◆ WORK INSTRUCTION
Transcribe the listing underneath, keeping each word exact and omitting the images.
(Beginning of INPUT DATA)
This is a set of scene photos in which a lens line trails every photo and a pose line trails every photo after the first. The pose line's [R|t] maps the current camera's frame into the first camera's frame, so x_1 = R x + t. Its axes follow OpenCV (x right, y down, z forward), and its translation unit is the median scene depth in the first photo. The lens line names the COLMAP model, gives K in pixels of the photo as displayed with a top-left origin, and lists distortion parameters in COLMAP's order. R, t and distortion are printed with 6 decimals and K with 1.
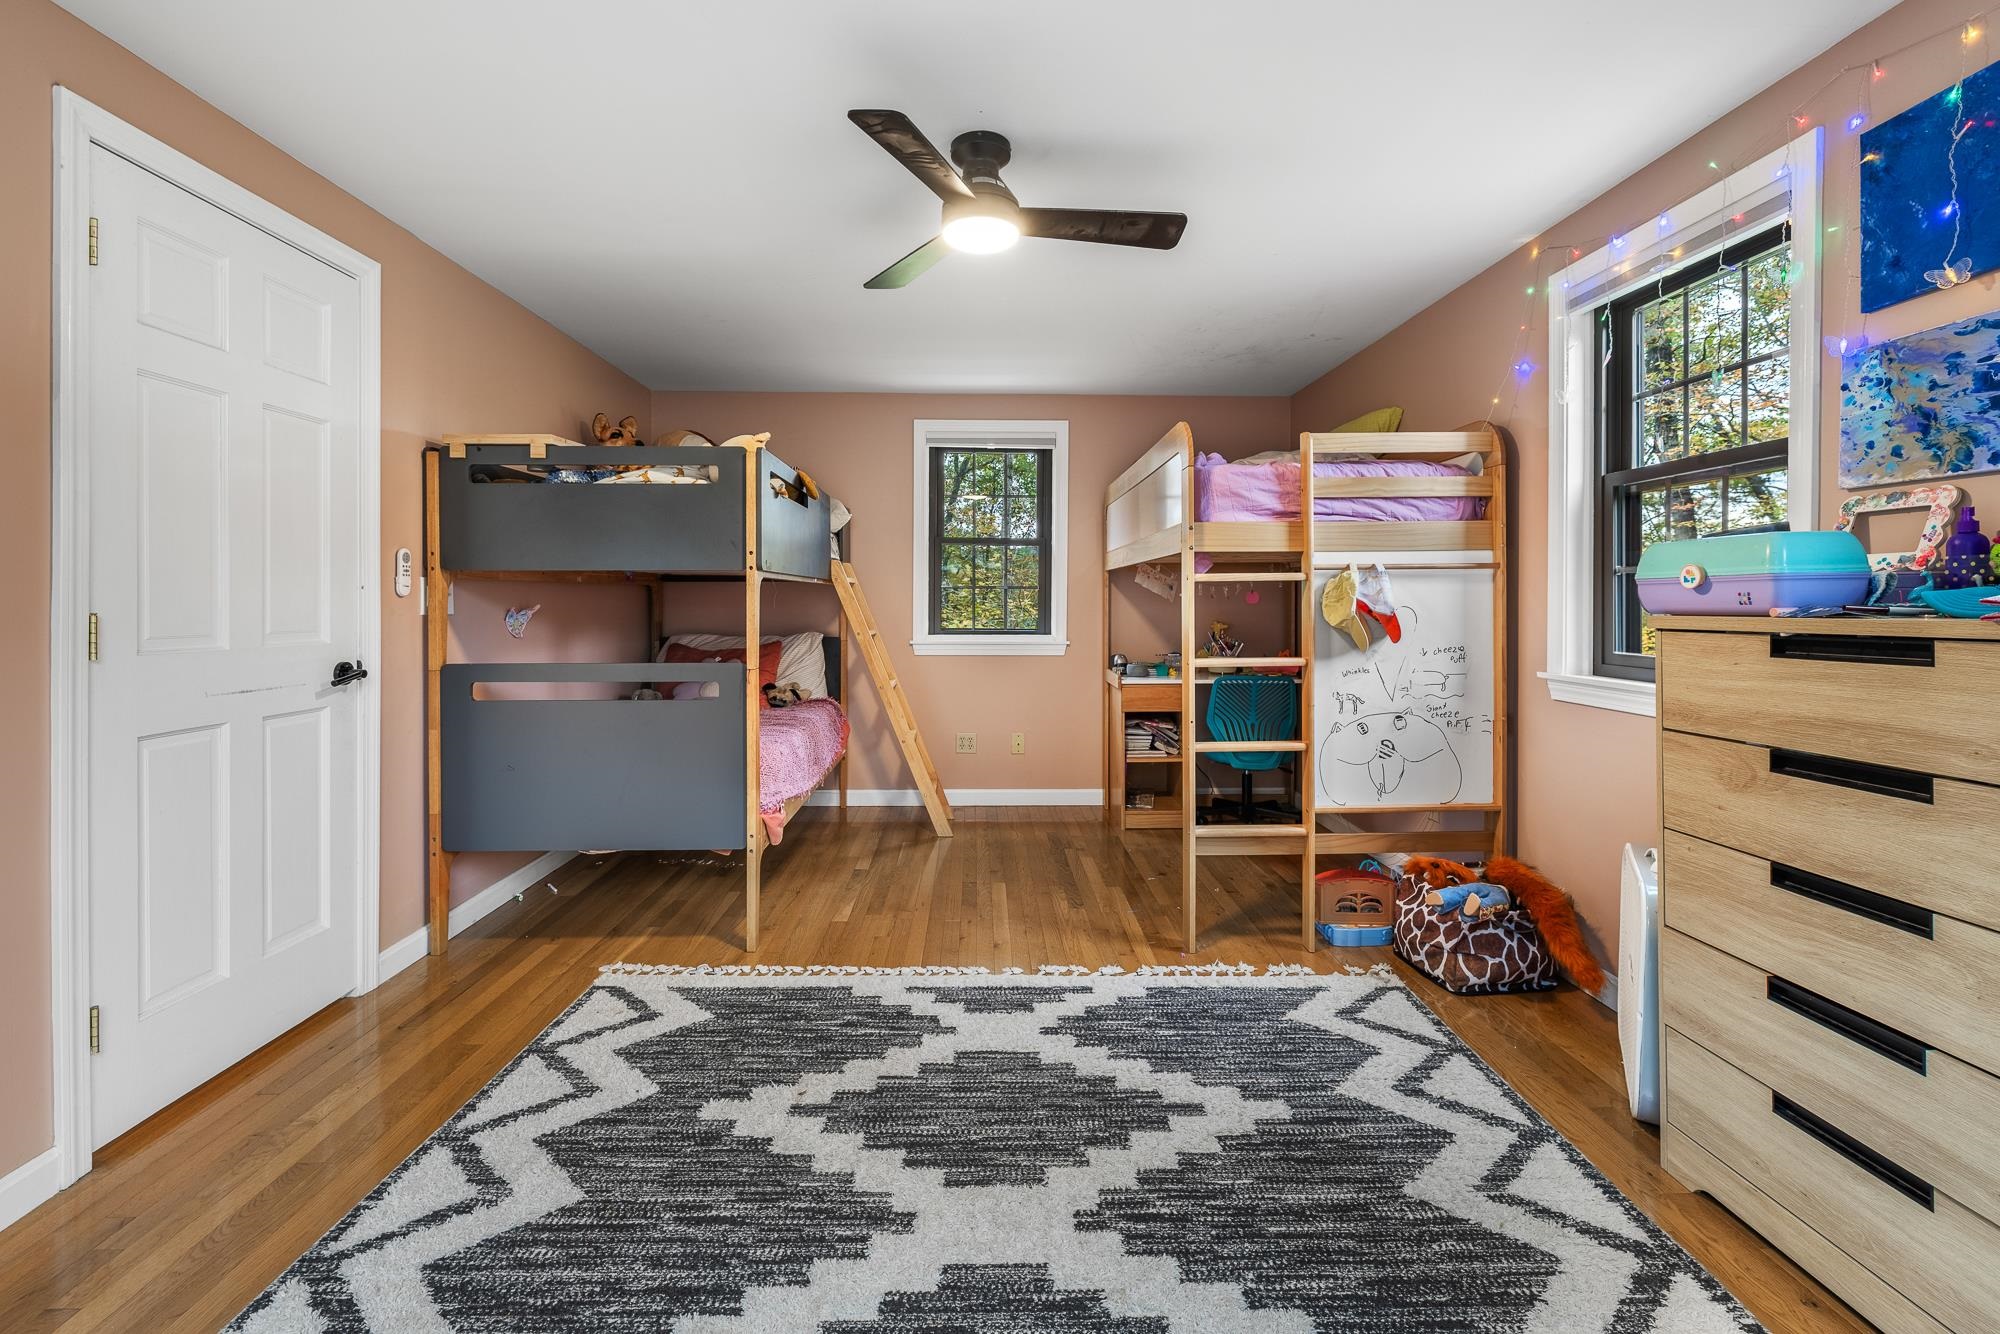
lens RADIAL K [[878.6, 0, 994.3], [0, 878.6, 598.3], [0, 0, 1]] dist [-0.003532, -0.000826]
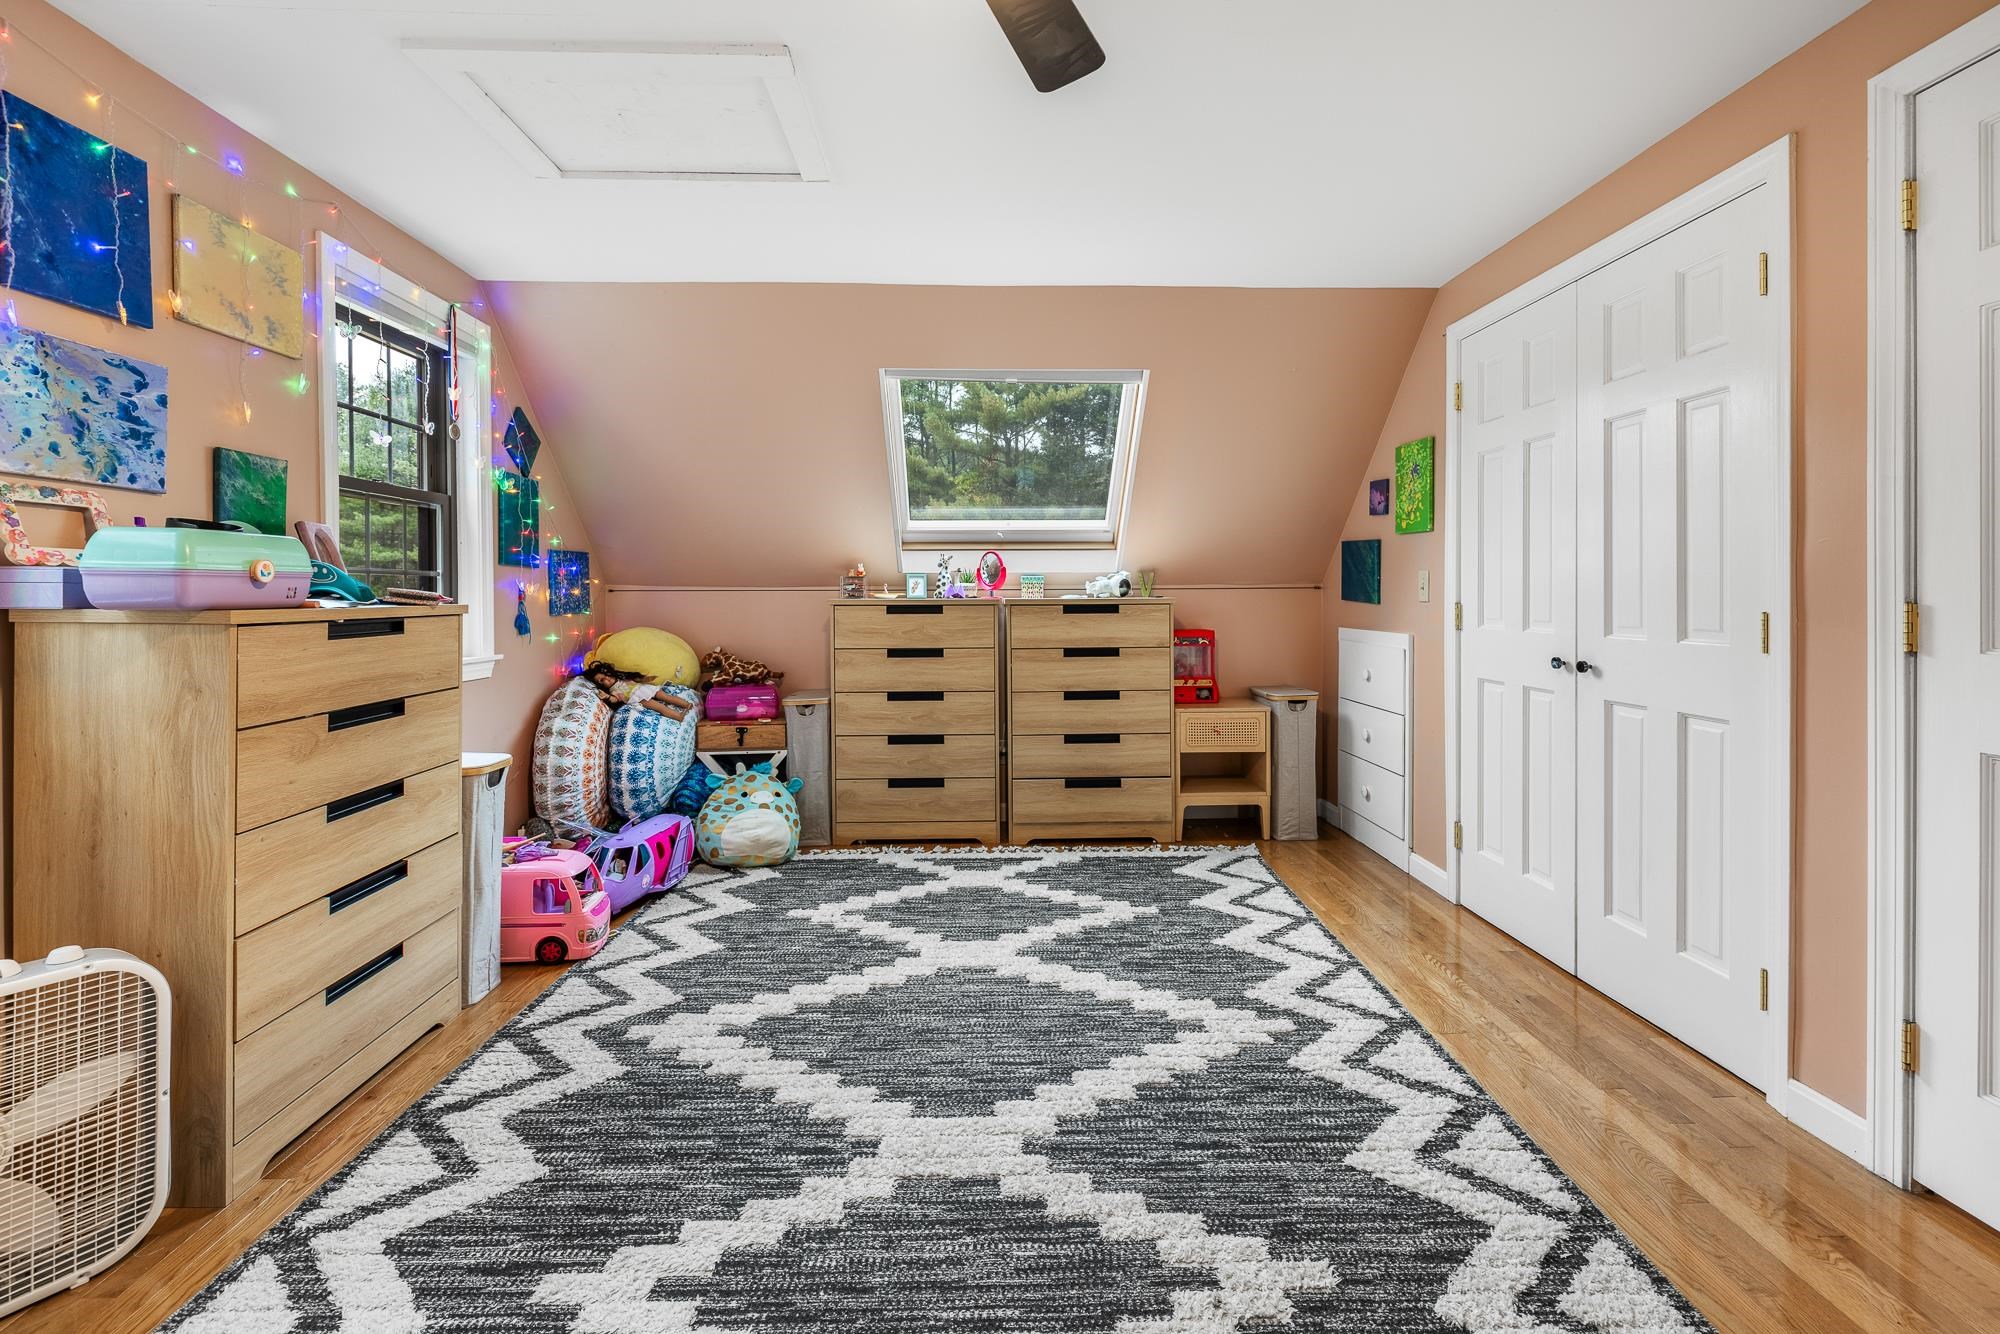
lens RADIAL K [[878.6, 0, 994.3], [0, 878.6, 598.3], [0, 0, 1]] dist [-0.003532, -0.000826]
pose [[-0.999992, 0.002889, 0.002621, -0.056613], [0.002891, 0.999995, 0.000814, 0.008525], [-0.002618, 0.000821, -0.999996, 2.006867]]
(End of INPUT DATA)
◆ SOLUTION TO THE EXERCISE
This is a set of scene photos in which a lens line trails every photo and a pose line trails every photo after the first. The pose line's [R|t] maps the current camera's frame into the first camera's frame, so x_1 = R x + t. Its axes follow OpenCV (x right, y down, z forward), and its translation unit is the median scene depth in the first photo. The lens line names the COLMAP model, gives K in pixels of the photo as displayed with a top-left origin, and lists distortion parameters in COLMAP's order. R, t and distortion are printed with 6 decimals and K with 1.
lens RADIAL K [[878.6, 0, 994.3], [0, 878.6, 598.3], [0, 0, 1]] dist [-0.003532, -0.000826]
lens RADIAL K [[878.6, 0, 994.3], [0, 878.6, 598.3], [0, 0, 1]] dist [-0.003532, -0.000826]
pose [[-0.999992, 0.002889, 0.002621, -0.056613], [0.002891, 0.999995, 0.000814, 0.008525], [-0.002618, 0.000821, -0.999996, 2.006867]]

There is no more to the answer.